Let's walk through an example with fruits = [1,2,1,2,3,2,2,1].

1. Start with left = 0, right = 0, window = [1]. Hash map: {1:1}.
2. Move right to 1: window = [1,2]. Hash map: {1:1, 2:1}.
3. Move right to 2: window = [1,2,1]. Hash map: {1:2, 2:1}.
4. Move right to 3: window = [1,2,1,2]. Hash map: {1:2, 2:2}.
5. Move right to 4: window = [1,2,1,2,3]. Hash map: {1:2, 2:2, 3:1} (now three types).
6. Shrink window from left: Decrease count of 1 at left=0 (now {1:1,2:2,3:1}), move left to 1.
7. Decrease count of 2 at left=1 (now {1:1,2:1,3:1}), move left to 2.
8. Decrease count of 1 at left=2 (now {1:0,2:1,3:1}), remove 1, move left to 3. Hash map now {2:1, 3:1}.
9. Continue expanding right and updating window length.
10. The maximum window found is [2,3,2,2] (from index 3 to 6), length 4.

Time and Space Complexity

• Brute-force approach: For every starting index, scan forward to check subarrays, resulting in O(n²) time complexity.

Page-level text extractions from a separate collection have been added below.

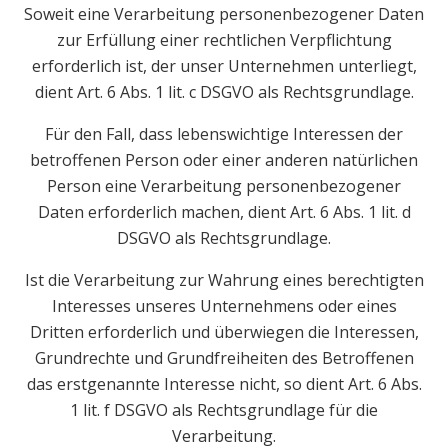
Soweit eine Verarbeitung personenbezogener Daten
zur Erfüllung einer rechtlichen Verpflichtung
erforderlich ist, der unser Unternehmen unterliegt,
dient Art. 6 Abs. 1 lit. c DSGVO als Rechtsgrundlage.
Für den Fall, dass lebenswichtige Interessen der
betroffenen Person oder einer anderen natürlichen
Person eine Verarbeitung personenbezogener
Daten erforderlich machen, dient Art. 6 Abs. 1 lit. d
DSGVO als Rechtsgrundlage.
Ist die Verarbeitung zur Wahrung eines berechtigten
Interesses unseres Unternehmens oder eines
Dritten erforderlich und überwiegen die Interessen,
Grundrechte und Grundfreiheiten des Betroffenen
das erstgenannte Interesse nicht, so dient Art. 6 Abs.
1 lit. f DSGVO als Rechtsgrundlage für die
Verarbeitung.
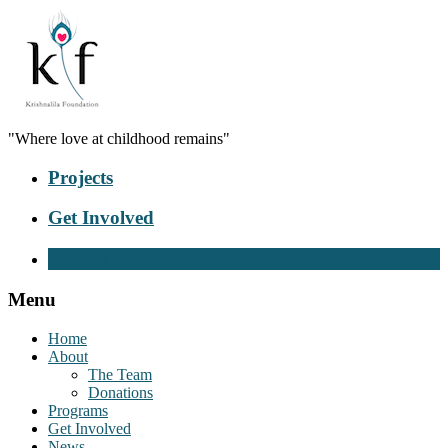
"Where love at childhood remains"
Projects
Get Involved
Donate Now
Menu
Home
About
The Team
Donations
Programs
Get Involved
News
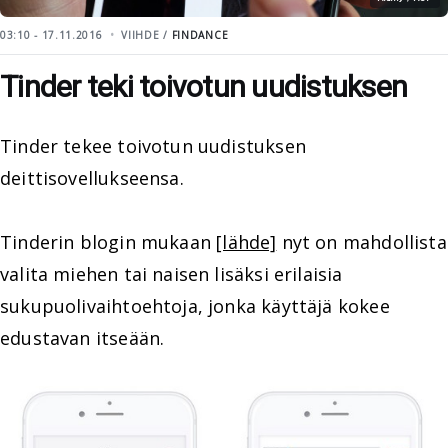
03:10 - 17.11.2016
VIIHDE /
FINDANCE
Tinder teki toivotun uudistuksen
Tinder tekee toivotun uudistuksen
deittisovellukseensa.
Tinderin blogin mukaan
[lähde]
nyt on mahdollista
valita miehen tai naisen lisäksi erilaisia
sukupuolivaihtoehtoja, jonka käyttäjä kokee
edustavan itseään.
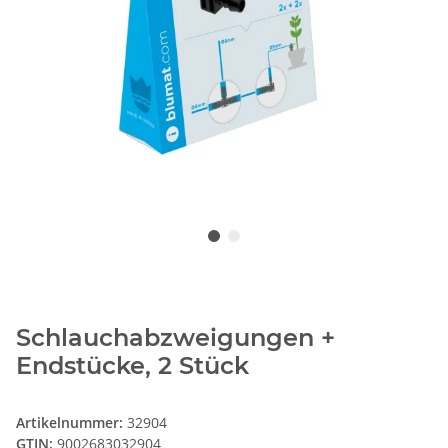
Schlauchabzweigungen +
Endstücke, 2 Stück
Artikelnummer:
32904
GTIN:
9002683032904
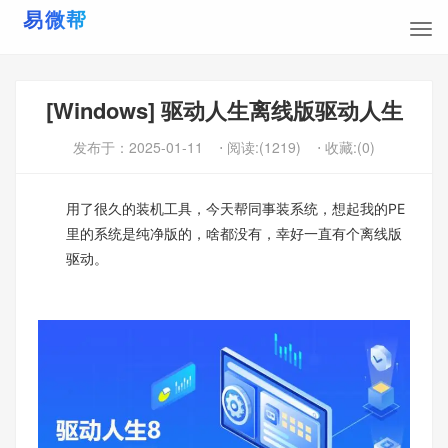
[Windows] 驱动人生离线版驱动人生
发布于：
2025-01-11
⋅ 阅读:(1219)
⋅ 收藏:(0)
用了很久的装机工具，今天帮同事装系统，想起我的PE
里的系统是纯净版的，啥都没有，幸好一直有个离线版
驱动。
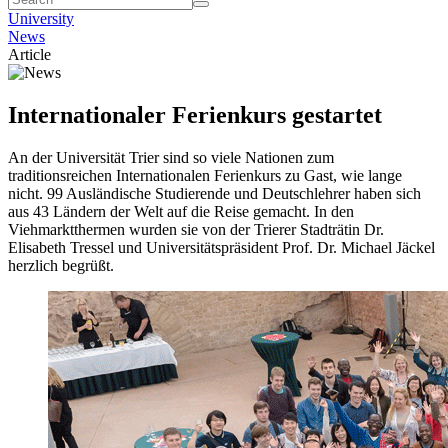
University
News
Article
Internationaler Ferienkurs gestartet
An der Universität Trier sind so viele Nationen zum
traditionsreichen Internationalen Ferienkurs zu Gast, wie lange
nicht. 99 Ausländische Studierende und Deutschlehrer haben sich
aus 43 Ländern der Welt auf die Reise gemacht. In den
Viehmarktthermen wurden sie von der Trierer Stadträtin Dr.
Elisabeth Tressel und Universitätspräsident Prof. Dr. Michael Jäckel
herzlich begrüßt.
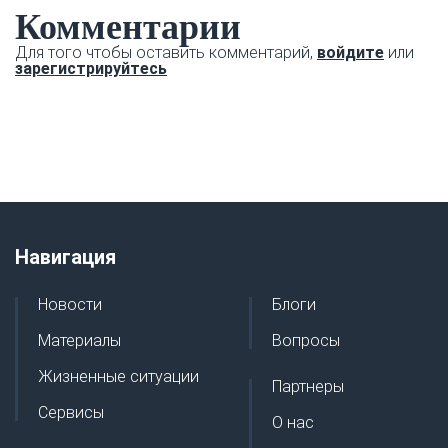
Комментарии
Для того чтобы оставить комментарий,
войдите
или
зарегистрируйтесь
Навигация
Новости
Блоги
Материалы
Вопросы
Жизненные ситуации
Партнеры
Сервисы
О нас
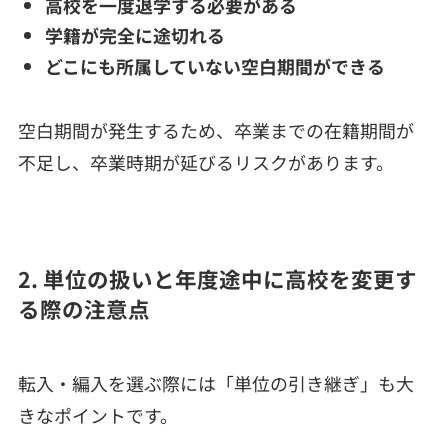
高校を一度退学する必要がある
学籍が完全に途切れる
どこにも所属していない空白期間ができる
空白期間が発生するため、卒業までの在籍期間が
不足し、卒業時期が延びるリスクがあります。
2. 単位の扱いと年度途中に高校を変更す
る際の注意点
転入・編入を選ぶ際には「単位の引き継ぎ」も大
きなポイントです。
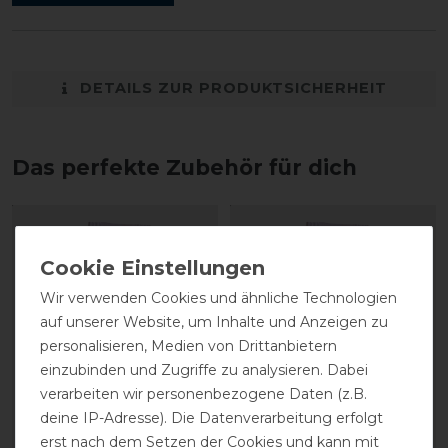
DETAILS ZUR PRODUKTSICHERHEIT
Das perfekte Zubehör für dich
Wir verwenden Cookies und ähnliche Technologien
auf unserer Website, um Inhalte und Anzeigen zu
personalisieren, Medien von Drittanbietern
einzubinden und Zugriffe zu analysieren. Dabei
verarbeiten wir personenbezogene Daten (z.B.
deine IP-Adresse). Die Datenverarbeitung erfolgt
CAVALLO Care Creme
CAVALLO Care Creme
erst nach dem Setzen der Cookies und kann mit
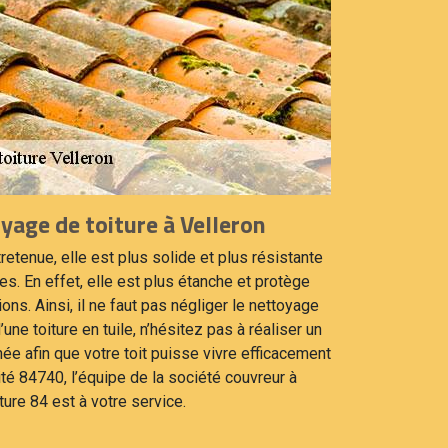
yage de toiture à Velleron
retenue, elle est plus solide et plus résistante
s. En effet, elle est plus étanche et protège
ions. Ainsi, il ne faut pas négliger le nettoyage
une toiture en tuile, n’hésitez pas à réaliser un
e afin que votre toit puisse vivre efficacement
té 84740, l’équipe de la société couvreur à
ure 84 est à votre service.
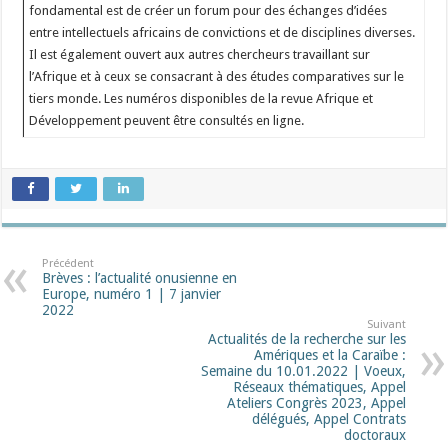
fondamental est de créer un forum pour des échanges d’idées
entre intellectuels africains de convictions et de disciplines diverses.
Il est également ouvert aux autres chercheurs travaillant sur
l’Afrique et à ceux se consacrant à des études comparatives sur le
tiers monde. Les numéros disponibles de la revue Afrique et
Développement peuvent être consultés en ligne.
Précédent
Brèves : l’actualité onusienne en
Europe, numéro 1 | 7 janvier
2022
Suivant
Actualités de la recherche sur les
Amériques et la Caraïbe :
Semaine du 10.01.2022 | Voeux,
Réseaux thématiques, Appel
Ateliers Congrès 2023, Appel
délégués, Appel Contrats
doctoraux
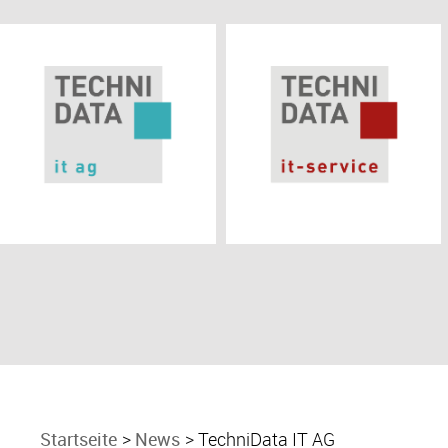
Startseite
News
TechniData IT AG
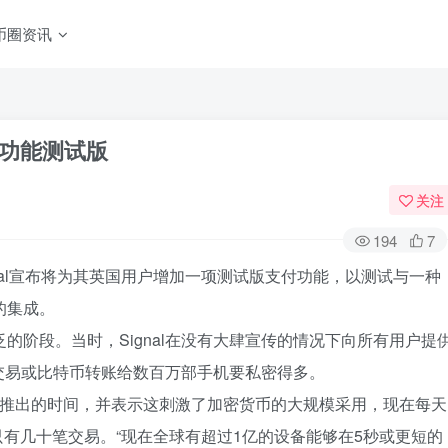
币圈资讯
付功能测试版
关注
194
7
gnal宣布将为其英国用户增加一项测试版支付功能，以测试与一种
n的集成。
的阶段。当时，Signal在没有大肆宣传的情况下向所有用户提
交易或比特币转账给数百万部手机要私密得多。
d证实了该功能推出的时间，并表示这刺激了加密货币的大规模采用，现在每天
只有几十笔交易。“现在全球有超过1亿的设备能够在5秒或更短的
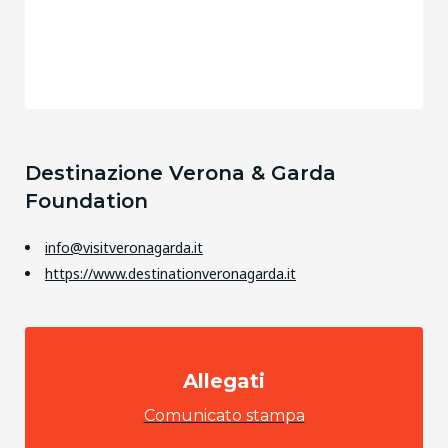
Destinazione Verona & Garda
Foundation
info@visitveronagarda.it
https://www.destinationveronagarda.it
Allegati
Comunicato stampa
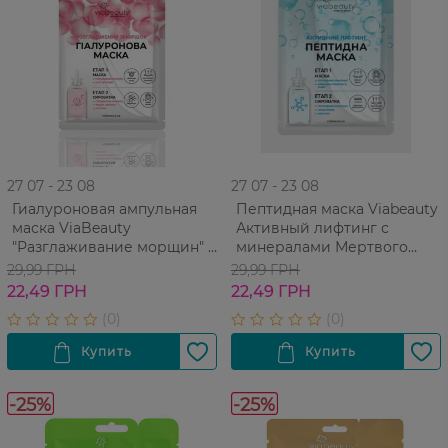
27 07 - 23 08
27 07 - 23 08
Гиалуроновая ампульная
Пептидная маска Viabeauty
маска ViaBeauty
Активный лифтинг с
"Разглаживание морщин" с
минералами Мертвого
маслом розы и
моря и сыворотка с
29,99 ГРН
29,99 ГРН
гиалуроновой кислотой
пептидным комплексом,
22,49 ГРН
22,49 ГРН
коллагеном и
ниацинамидом
-25%
-25%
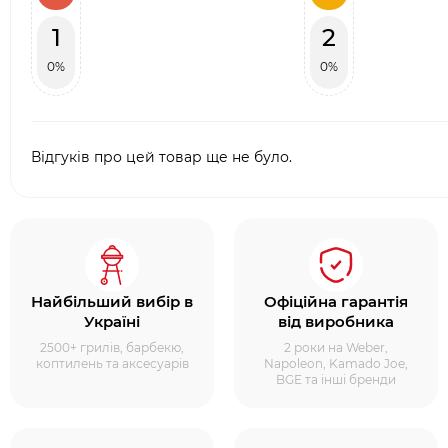
1
2
0%
0%
Відгуків про цей товар ще не було.
Найбільший вибір в
Офіційна гарантія
Україні
від виробника
2500+ грилів, барбекю,
2 роки на Weber,
коптилень та аксесуарів
Napoleon, Kamado Joe,
BGE та інші бренди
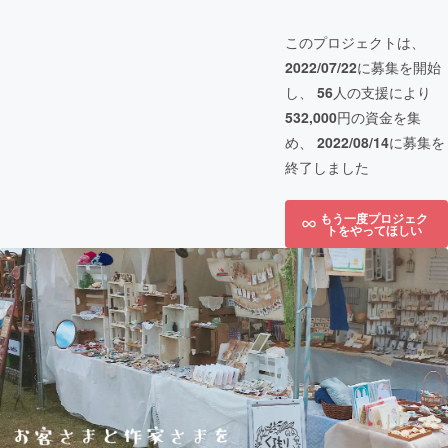
このプロジェクトは、
2022/07/22
に募集を開始
し、
56
人の支援により
532,000
円の資金を集
め、
2022/08/14
に募集を
終了しました
もう一度プロジェク
トをやってほしい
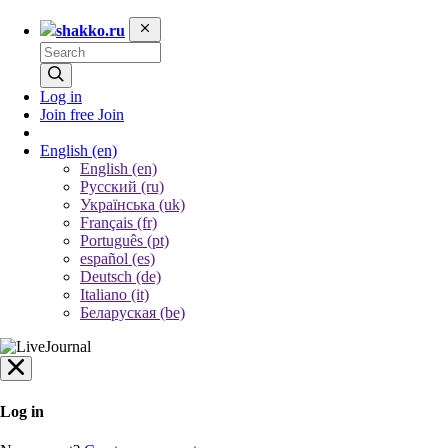
shakko.ru
Log in
Join free
Join
English
(en)
English (en)
Русский (ru)
Українська (uk)
Français (fr)
Português (pt)
español (es)
Deutsch (de)
Italiano (it)
Беларуская (be)
Log in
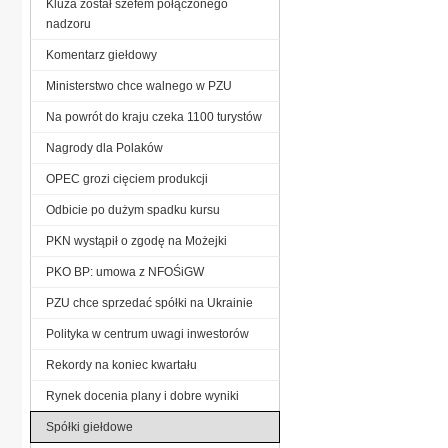
Kluza został szefem połączonego
nadzoru
Komentarz giełdowy
Ministerstwo chce walnego w PZU
Na powrót do kraju czeka 1100 turystów
Nagrody dla Polaków
OPEC grozi cięciem produkcji
Odbicie po dużym spadku kursu
PKN wystąpił o zgodę na Możejki
PKO BP: umowa z NFOŚiGW
PZU chce sprzedać spółki na Ukrainie
Polityka w centrum uwagi inwestorów
Rekordy na koniec kwartału
Rynek docenia plany i dobre wyniki
Spółki giełdowe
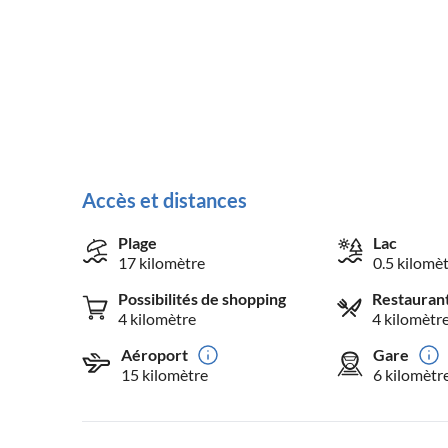
Accès et distances
Plage
Lac
17 kilomètre
0.5 kilomè
Possibilités de shopping
Restauran
4 kilomètre
4 kilomètr
Aéroport
Gare
15 kilomètre
6 kilomètr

Space complexity is O(1) or O(k), where k is the number of fruit types.
• Optimized sliding window approach: Each element is added and removed from the hash map at most once, so overall time complexity is O(n), where n is the length of fruits. Space complexity is O(1), since the hash map stores at most three fruit types (but only two at any time).

Code Implementation

from collections import defaultdict

class Solution:
    def totalFruit(self, fruits):
        count = defaultdict(int)
        left = 0
        max_len = 0
        for right, fruit in enumerate(fruits):
            count[fruit] += 1
            while len(count) > 2:
                count[fruits[left]] -= 1
                if count[fruits[left]] == 0:
                    del count[fruits[left]]
                left += 1
            max_len = max(max_len, right - left + 1)
        return max_len
      

#include <vector>
#include <unordered_map>
using namespace std;

class Solution {
public:
    int totalFruit(vector<int>& fruits) {
        unordered_map<int, int> count;
        int left = 0, max_len = 0;
        for (int right = 0; right < fruits.size(); ++right) {
            count[fruits[right]]++;
            while (count.size() > 2) {
                count[fruits[left]]--;
                if (count[fruits[left]] == 0)
                    count.erase(fruits[left]);
                left++;
            }
            max_len = max(max_len, right - left + 1);
        }
        return max_len;
    }
};
      

import java.util.*;

class Solution {
    public int totalFruit(int[] fruits) {
        Map<Integer, Integer> count = new HashMap<>();
        int left = 0, maxLen = 0;
        for (int right = 0; right < fruits.length; right++) {
            count.put(fruits[right], count.getOrDefault(fruits[right], 0) + 1);
            while (count.size() > 2) {
                count.put(fruits[left], count.get(fruits[left]) - 1);
                if (count.get(fruits[left]) == 0) {
                    count.remove(fruits[left]);
                }
                left++;
            }
            maxLen = Math.max(maxLen, right - left + 1);
        }
        return maxLen;
    }
}
      

var totalFruit = function(fruits) {
    let count = new Map();
    let left = 0, maxLen = 0;
    for (let right = 0; right < fruits.length; right++) {
        count.set(fruits[right], (count.get(fruits[right]) || 0) + 1);
        while (count.size > 2) {
            count.set(fruits[left], count.get(fruits[left]) - 1);
            if (count.get(fruits[left]) === 0) {
                count.delete(fruits[left]);
            }
            left++;
        }
        maxLen = Math.max(maxLen, right - left + 1);
    }
    return maxLen;
};
      

Summary

The "Fruit Into Baskets" problem is a classic example of using the sliding window technique to efficiently find the longest contiguous subarray that meets certain constraints—in this case, containing at most two distinct types. By maintaining a hash map of fruit counts and dynamically adjusting the window, we achieve an elegant O(n) solution that is simple, efficient, and easy to understand. The approach not only avoids brute-force inefficiency but also demonstrates the power of hash maps and two-pointer techniques for problems involving subarrays and uniqueness constraints.